= WHAT THE TASK ASKS =
Rewrite the records below, changing every "pose" to "camera" and leaving all other text unchanged. Omit the pictures from your version.

= SUPPLIED MATERIAL =
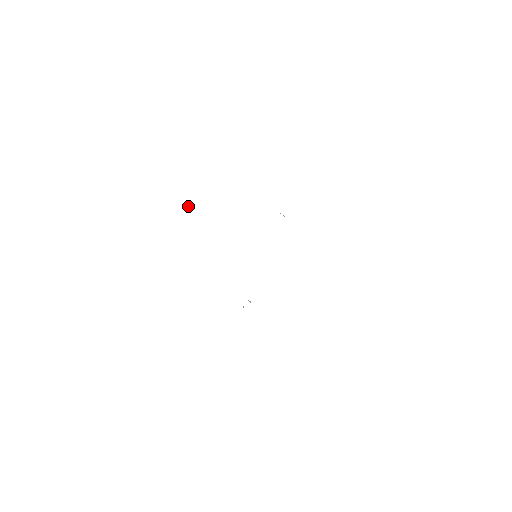
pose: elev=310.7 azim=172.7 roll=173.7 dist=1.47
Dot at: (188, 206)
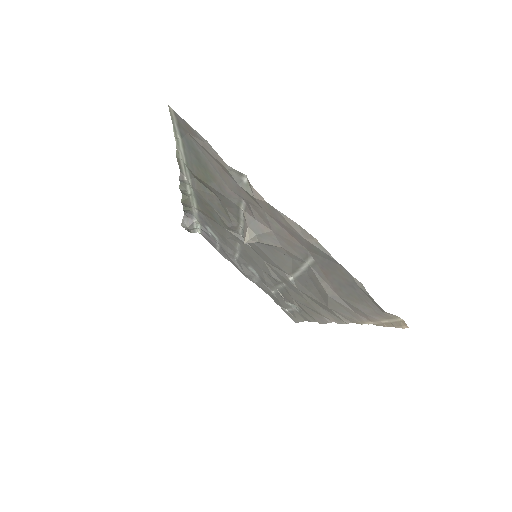
Dot at: (192, 222)
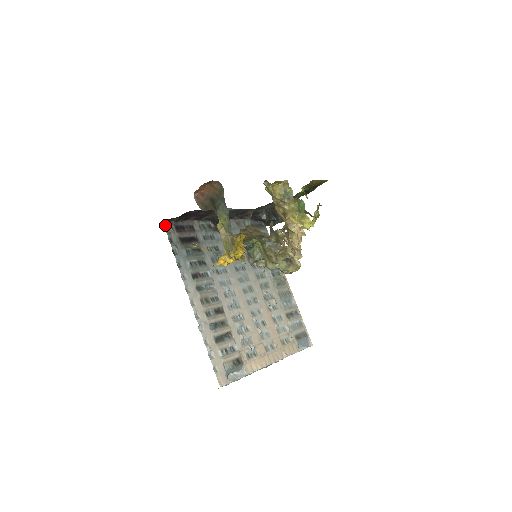
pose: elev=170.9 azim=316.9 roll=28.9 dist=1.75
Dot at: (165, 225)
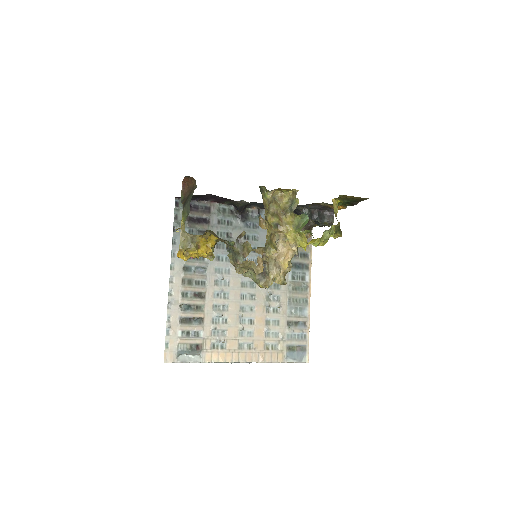
Dot at: (177, 201)
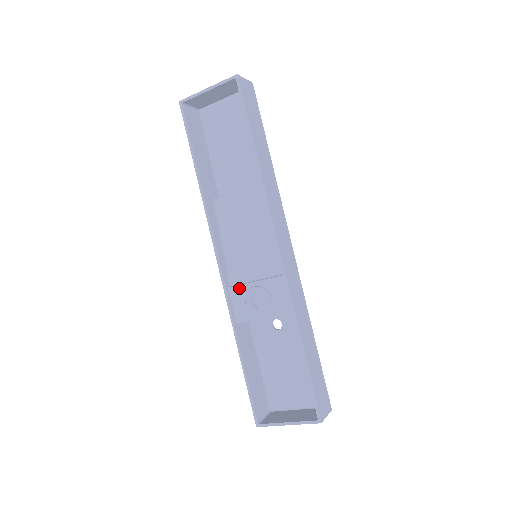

= OUTPUT OF THE EXERCISE =
camera: elev=310.7 azim=172.7 roll=173.7 dist=1.47
Dot at: (188, 206)
Dot at: (192, 222)
camera: elev=170.9 azim=316.9 roll=28.9 dist=1.75
Dot at: (165, 225)
Dot at: (177, 201)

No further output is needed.